Highlighting the specific capabilities of Phi-3.5 MoE, it falls short in accuracy. This lower performance indicates limitations in handling large, complex natural language that requires understanding and inference to extract data accurately. While optimizations can be made in prompts to improve accuracy, this analysis highlights the importance of evaluating and selecting a model and technique that aligns with the specific demands of your document extraction scenarios.

Key Evaluation Findings

Accuracy: For most extraction scenarios, advanced large language models like GPT-4o consistently deliver high accuracy and confidence levels. They are particularly effective at managing complex layouts and accurately extracting data from both visual and text context.
Cost-Effectiveness: Language models with vision capabilities are highly cost-effective for large-scale processing, with GPT-4o demonstrating costs below $10 per 1,000 pages in all scenarios where vision was used solely.
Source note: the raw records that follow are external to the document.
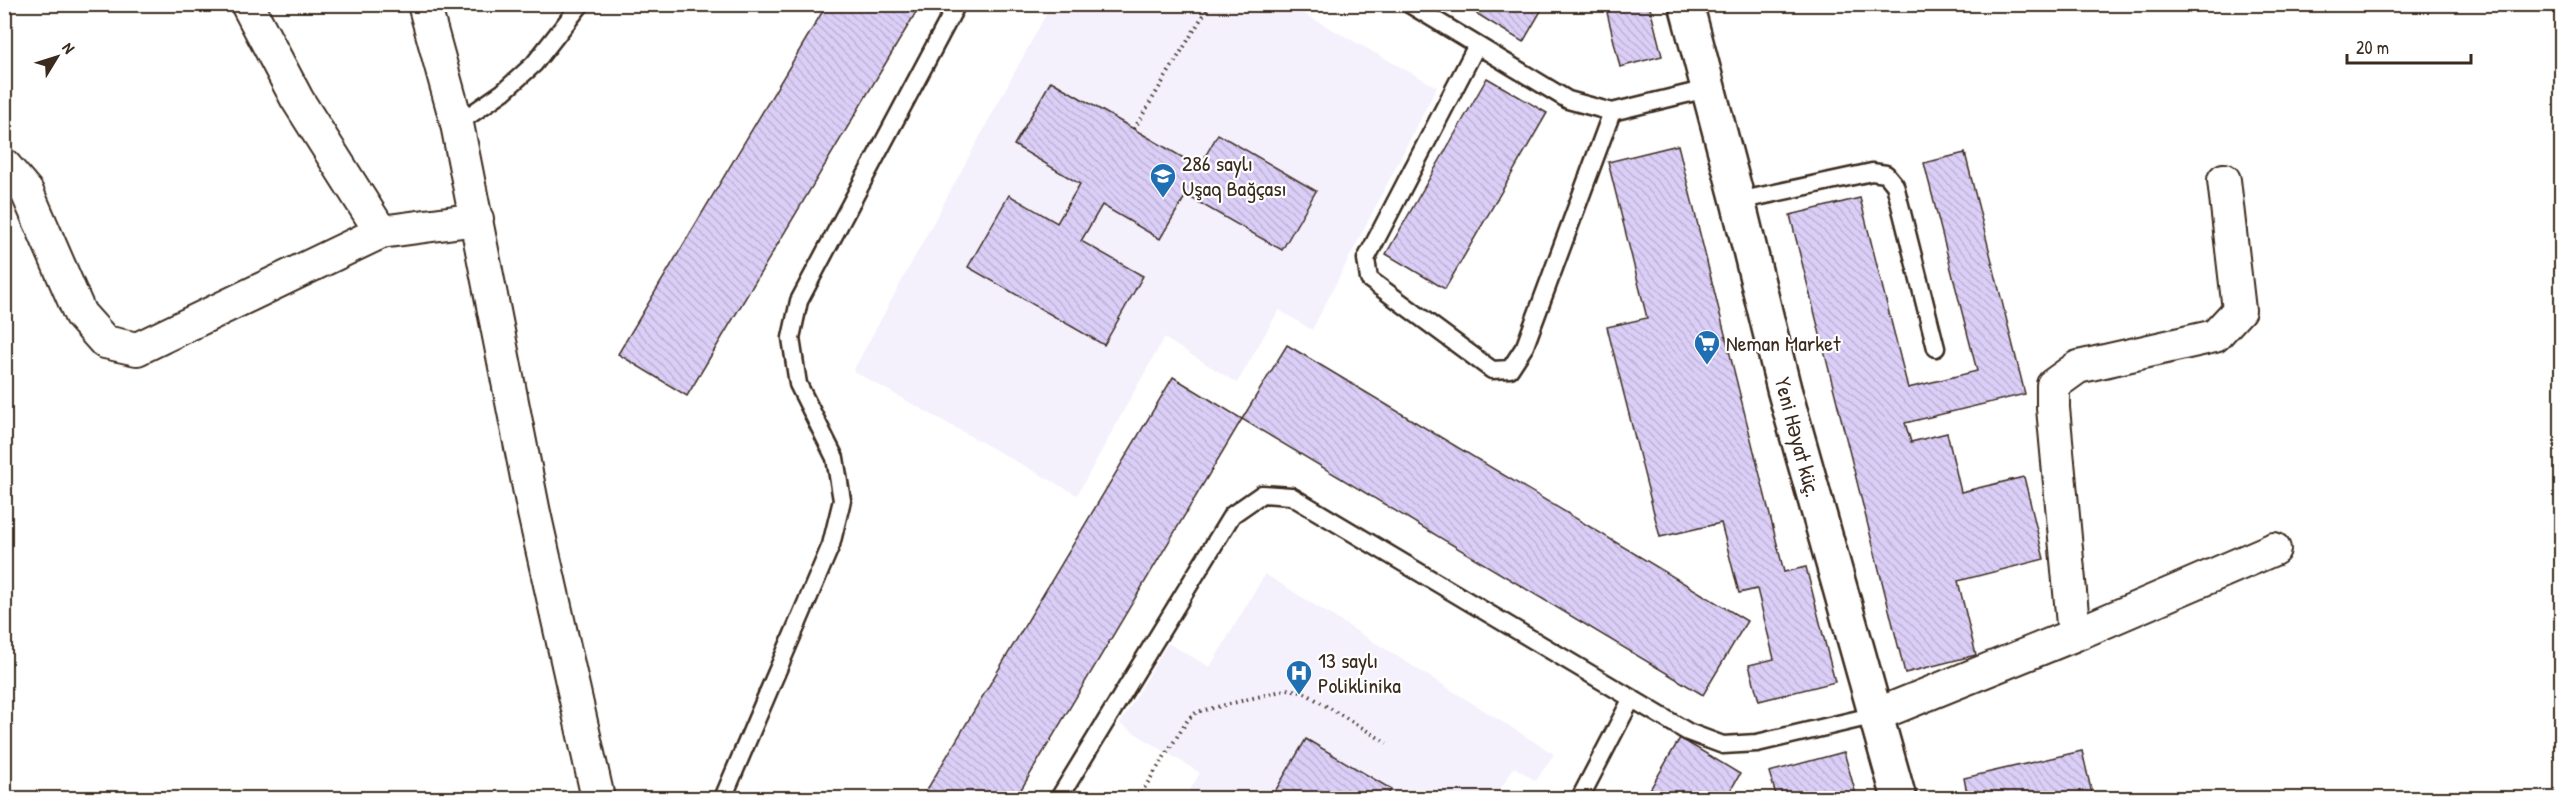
<svg xmlns="http://www.w3.org/2000/svg" width="2566" height="803" viewBox="0 0 2566 803" font-family="'Patrick Hand',sans-serif">
<style>
.built{fill:#f4f1fd}
.building{fill:url(#building-back-hatch);stroke:#3b2a1e;stroke-width:1.5}
.lines{fill:none;stroke-linecap:round;stroke-linejoin:round}
.service-casing{stroke:#3b2a1e;stroke-width:21}
.minor-casing{stroke:#3b2a1e;stroke-width:36}
.tertiary-casing{stroke:#3b2a1e;stroke-width:38}
.path{stroke:#3b2a1e;stroke-width:4;stroke-dasharray:1.5 4.5;stroke-linecap:butt}
.service{stroke:#fff;stroke-width:16}
.minor{stroke:#fff;stroke-width:32}
.tertiary{stroke:#fff;stroke-width:33}
.labels{text-anchor:middle;stroke-width:4.5;stroke-linejoin:round;paint-order:stroke}
.poi-label{font-size:22px;fill:#3b2a1e;stroke:#fff;text-anchor:start}
.street-label{font-size:22px;fill:#3b2a1e;stroke:#fff}
</style>
<defs>
<pattern id="building-back-hatch" width="6" height="6" patternUnits="userSpaceOnUse" patternTransform="scale(1.5)"><rect width="6" height="6" fill="#dbcff8"/><path d="M-1 5l2 2M0 0l6 6M5-1l2 2" fill="none" stroke="#bdb2d4"/></pattern>
</defs>
<rect width="100%" height="100%" fill="#fff"/>
<filter id="ink" filterUnits="userSpaceOnUse"><feTurbulence type="fractalNoise" baseFrequency=".0167" numOctaves="2"/><feDisplacementMap in="SourceGraphic" scale="12" xChannelSelector="R" yChannelSelector="G"/><feConvolveMatrix kernelMatrix="1 2 1 2 8 2 1 2 1" color-interpolation-filters="sRGB"/></filter>
<g filter="url(#ink)">
<path class="built" d="M1051 5H1288L1437 87 1312 330 1279 310 1237 383 1164 338 1077 495 853 371Z
M1265 574 1554 754 1536 781 1514 767 1495 798H1185L1200 773 1120 724 1168 643 1210 667Z"/>
<path class="building" d="M827 4H921L687 396 618 354Z
M1461 4H1545L1523 42Z
M1605 4H1649L1662 56 1620 67Z
M1487 78 1547 113 1445 289 1386 254Z
M1051 81 1199 167 1218 134 1316 191 1282 250 1186 195 1160 239 1102 205 1081 241 1143 276 1104 345 968 267 1009 195 1057 223 1080 184 1014 145Z
M1678 145 1784 572 1806 567 1835 682 1759 701 1749 665 1774 659 1757 589 1739 593 1721 523 1660 537 1607 327 1647 318 1608 162Z
M1965 153 2025 394 1905 423 1911 442 1947 433 1961 492 2024 477 2044 559 1958 581 1976 655 1905 673 1790 215 1860 198 1908 388 1977 371 1924 163Z
M1287 345 1747 621 1703 695 1242 419Z
M1173 377 1242 419 1016 798H922Z
M1680 738 1740 774 1726 798H1645Z
M1306 739 1391 789 1386 798H1271Z
M2082 751 2093 798H1968L1964 778Z
M1844 752 1857 798H1777L1769 772Z"/>
<g class="lines">
<g class="service-casing">
<path id="service" d="M1409 4 1568 100 1612 112 1707 89
M1477 45 1366 259 1369 279 1492 370 1510 369 1525 346 1612 112
M457 124 503 92 534 64 581 4
M1738 201 1872 172 1886 174 1895 185 1936 348
M723 798 831 545 842 500 835 458 798 384 791 338 799 301 957 4
M1059 798 1232 515 1262 494 1291 496 1688 732 1723 745 1757 743 1876 715
M1580 798 1632 698"/>
</g>
<g class="minor-casing">
<path id="minor" d="M247 4 297 99 381 232
M424 4 457 124 534 513 598 798
M4 165 27 192 80 314 105 342 137 349 381 232 477 219
M2074 635 2053 408V385L2078 367 2215 336 2239 310 2224 180
M1876 715 2074 635 2274 549"/>
</g>
<g class="tertiary-casing">
<path id="tertiary" d="M1686 4 1738 201 1784 389 1899 798"/>
</g>
<path class="path" d="M1134 129 1210 4
M1138 798 1189 718 1197 712 1289 689 1305 693 1387 743"/>
<use href="#service" class="service"/>
<use href="#minor" class="minor"/>
<use href="#tertiary" class="tertiary"/>
</g>
</g>
<defs>
<g id="school-pin" transform="scale(1.35)"><path d="M0 17L-7.5 6A9.5 9.5 0 1 1 7.5 6Z" fill="#1f6fb2" stroke="#fff"/><path d="M0-5L7-2L0 1L-7-2ZM-4 1L0 2.5L4 1V4Q0 6-4 4Z" fill="#fff"/></g>
<g id="supermarket-pin" transform="scale(1.35)"><path d="M0 17L-7.5 6A9.5 9.5 0 1 1 7.5 6Z" fill="#1f6fb2" stroke="#fff"/><path d="M-6-5.5h2.5l.6 2H6L4.5 2H-2.5L-4.4-4H-6ZM-1.5 3.2a1.3 1.3 0 1 0 .1 0ZM3 3.2a1.3 1.3 0 1 0 .1 0Z" fill="#fff"/></g>
<g id="hospital-pin" transform="scale(1.35)"><path d="M0 17L-7.5 6A9.5 9.5 0 1 1 7.5 6Z" fill="#1f6fb2" stroke="#fff"/><path d="M-5-5h3v3.5h4V-5h3V5h-3V1.5h-4V5h-3Z" fill="#fff"/></g>
</defs>
<g fill-rule="evenodd">
<use href="#school-pin" x="1163" y="176"/>
<use href="#supermarket-pin" x="1707" y="343"/>
<use href="#hospital-pin" x="1299" y="673"/>
</g>
<g class="labels">
<g class="poi-label">
<text x="1182" y="171">286 saylı<tspan x="1182" dy="25">Uşaq Bağçası</tspan></text>
<text x="1726" y="351">Neman Market</text>
<text x="1318" y="668">13 saylı<tspan x="1318" dy="25">Poliklinika</tspan></text>
</g>
<g class="street-label">
<text transform="translate(1798 437) rotate(75)" y="8">Yeni Həyat küç.</text>
</g>
</g>
<rect width="2566" height="803" fill="none" stroke="#fff" stroke-width="24"/>
<rect x="12" y="12" width="2542" height="779" fill="none" stroke="#3b2a1e" stroke-width="2" filter="url(#ink)"/>
<g transform="translate(57 57) rotate(52)" stroke="#ffffff" stroke-width="4.5" paint-order="stroke">
<path d="M0-4.5L10 22L0 15L-10 22Z" fill="#3b2a1e"/>
<text y="-9" font-size="16" font-weight="bold" text-anchor="middle" fill="#3b2a1e">N</text>
</g>
<path d="M2347 54v9h124v-9" fill="none" stroke="#3b2a1e" stroke-width="3"/>
<text x="2356" y="54" font-size="18" fill="#3b2a1e" stroke="#ffffff" stroke-width="4.5" paint-order="stroke">20 m</text>
</svg>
However, the cost-benefit of using a hybrid Vision and Markdown approach can be justified in certain scenarios where high precision is required.
Speed: The time of execution for document varies depending on the number of pages, layout complexity, and quantity of text. For most scenarios, using language models for document data extraction demonstrates the capabilities for large-scale background processing, rather than real-time applications.
Limitations: Smaller models, like Phi-3.5 MoE, indicate limitations when handling complex documents with large unstructured text. However, they excel with minimal prompting for smaller, structured documents, such as invoices.
Comprehensive Techniques: Combining both text and vision techniques provides an effective strategy for highly accurate, highly confident data extraction from documents. The approach enhances the extraction, particularly for documents that include complex layout, visual elements, and complex, domain-specific, natural language.

Recommendations for Evaluating AI Models in Document Data Extraction

High-Accuracy Solutions. For solutions where accuracy is critical or visual elements must be evaluated, such as medical records, legal cases, or financial reports, explore GPT-4o with both Vision and Markdown capabilities. Its high performance in accuracy and confidence justifies the investment.
Text-Based or Self-Hosted Solutions. For text-based document extractions where self-hosting a model is necessary, small open language models, such as Phi-3.5 MoE, can provide high accuracy in data extraction comparable to OpenAI's GPT-4o.
Adopt Evaluation Techniques. Implement a rigorous evaluation methodology like the one used in this analysis. Establishing a baseline for accuracy, speed, and cost through multiple iterations and consistent prompting ensures reliable and comparable results. Regularly conduct evaluations when considering new techniques, models, prompts, and configurations. This helps in making informed decisions when opting for an approach in your specific use cases.